Table 1. Timeline of Spinal Cord Injury and Neuroplasticity events under pathophysiological aspects: There are three stages after spinal cord injury: an acute phase (<48 hours) directly after the trauma, with an early immune response and limited neuroplasticity. A Subacute Phase (2-14 days) with early plasticity and glial scar formation. An intermediate and chronic phase (>14 days and over six months) with chronic inflammation events and adaptive and maladaptive plasticity attempts.
Timeline SCI Injury mechanism Neuroplasticity
Acute (<48 hours)[1,2,3,5,10,15] Primary Injury: Direct trauma leads to hemorrhage, axonal shearing, and cellular necrosis.
Demyelination and Necrosis: Demyelination and neuronal cell death rapidly follow mechanical damage.
Blood-Spinal Cord Barrier Disruption (BSCB): A breach in the BSCB leads to increased permeability, allowing immune cell infiltration, especially neutrophils, which release metalloproteinase-9 (MMP-9), worsening tissue breakdown.
Inflammation: Early immune response with neutrophil and macrophage infiltration.
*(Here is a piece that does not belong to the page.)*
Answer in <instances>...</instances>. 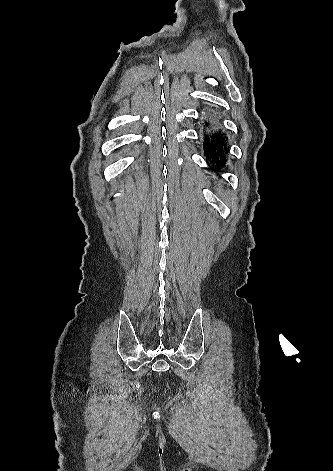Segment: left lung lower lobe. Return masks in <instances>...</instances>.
<instances>
[{"instance_id":"obj_1","label":"left lung lower lobe","mask_w":333,"mask_h":471,"mask_svg":"<svg viewBox=\"0 0 333 471\" xmlns=\"http://www.w3.org/2000/svg\"><path fill=\"white\" fill-rule=\"evenodd\" d=\"M202 127V143L206 161L210 160L216 166L225 164V153L228 147L226 145V138L219 125L213 119L208 118L203 121Z\"/></svg>"}]
</instances>
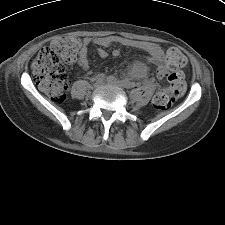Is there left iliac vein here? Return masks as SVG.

Pro-inflammatory cytokines (TNF-α, IL-1β, IL-6) are upregulated, activating M1 microglia, releasing cytotoxic glutamate and nitric oxide, increasing cell death.



Limited Neuroplasticity: Immediately following injury, neuroplasticity is significantly impaired due to the release of cytotoxic substances like glutamate. Synaptic circuits are abruptly disrupted, causing widespread loss of function.
- Glutamate Toxicity: Excessive glutamate release causes excitotoxic damage, inhibiting early neural regeneration.
- Neurotrophic Response: Limited neuroprotective responses, such as brain-derived neurotrophic factor (BDNF) upregulation, are present but insufficient to counteract acute damage.
- Axonal Injury: Axons near the injury site degenerate, reducing the potential for early plastic changes.
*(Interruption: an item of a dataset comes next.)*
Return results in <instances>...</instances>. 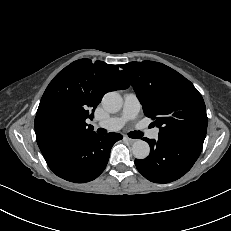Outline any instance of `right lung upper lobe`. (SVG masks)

Subacute (2-14 days)[3,15,16,18,34,37,38] Continued Inflammation: The immune response escalates, with macrophages, T cells, and lymphocytes infiltrating the injury site. The presence of pro-inflammatory cytokines continues, prolonging tissue damage and cell death.
Astrocytic and Glial Activation: Astrocytes proliferate and become reactive, losing aquaporin-4 (AQP4) activity. This worsens BSCB permeability and disrupts glutamate reuptake, contributing to neurotoxicity.
Formation of CSPGs: Reactive astrocytes secrete chondroitin sulfate proteoglycans (CSPGs), inhibiting axonal regrowth.
Ependymal Cell Activation: Self-renewing ependymal cells migrate to the injury site, forming astrocytes and contributing to scar formation.
Glial Scar Formation Begins: Scar tissue, formed by activated astrocytes and fibrotic tissue, acts as a physical and chemical barrier to axonal regeneration.
Early Plasticity :
Some axonal sprouting occurs near the injury site, but neuroplasticity is primarily inhibited by CSPGs and the glial scar formation.
-Ependymal Cell Contribution: Ependymal cells activate and proliferate, but their differentiation is mostly glial-biased (towards astrocytes), which limits their ability to support neuronal regeneration.
-Axonal Sprouting and Circuit Reorganization: Axons near the lesion site begin sprouting, though inhibitory molecules like CSPGs largely block the growth.
Maladaptive Changes: Initial signs of maladaptive neuroplasticity, such as aberrant sprouting or hyperexcitability, may appear, contributing to dysfunctional sensory and motor circuits.
Intermediate & Chronic Phase (>14 days/6 months)[3,10,15,16,19,20,25,34] Consolidation of Glial Scar: The glial scar, consisting of reactive astrocytes, macrophages, and CSPGs, fully develops, surrounding the fibrotic core formed by type A pericytes. This scar severely limits any potential for axonal regrowth.
Chronic Inflammation: Microglia and macrophages continue to release pro-inflammatory cytokines, perpetuating neuroinflammation and preventing tissue repair.
Wallerian Degeneration: Axonal degeneration (Wallerian degeneration) occurs distal to the injury, contributing to the ongoing loss of neural tissue.
Demyelination: Ongoing demyelination of surviving neurons results in further functional loss, and oligodendrocyte apoptosis impairs remyelination efforts.
Neuroimmune Modulation: Some immune cells (e.g., CD4+ T lymphocytes) may help shift the immune environment towards a more neuroprotective state, promoting limited repair mechanisms.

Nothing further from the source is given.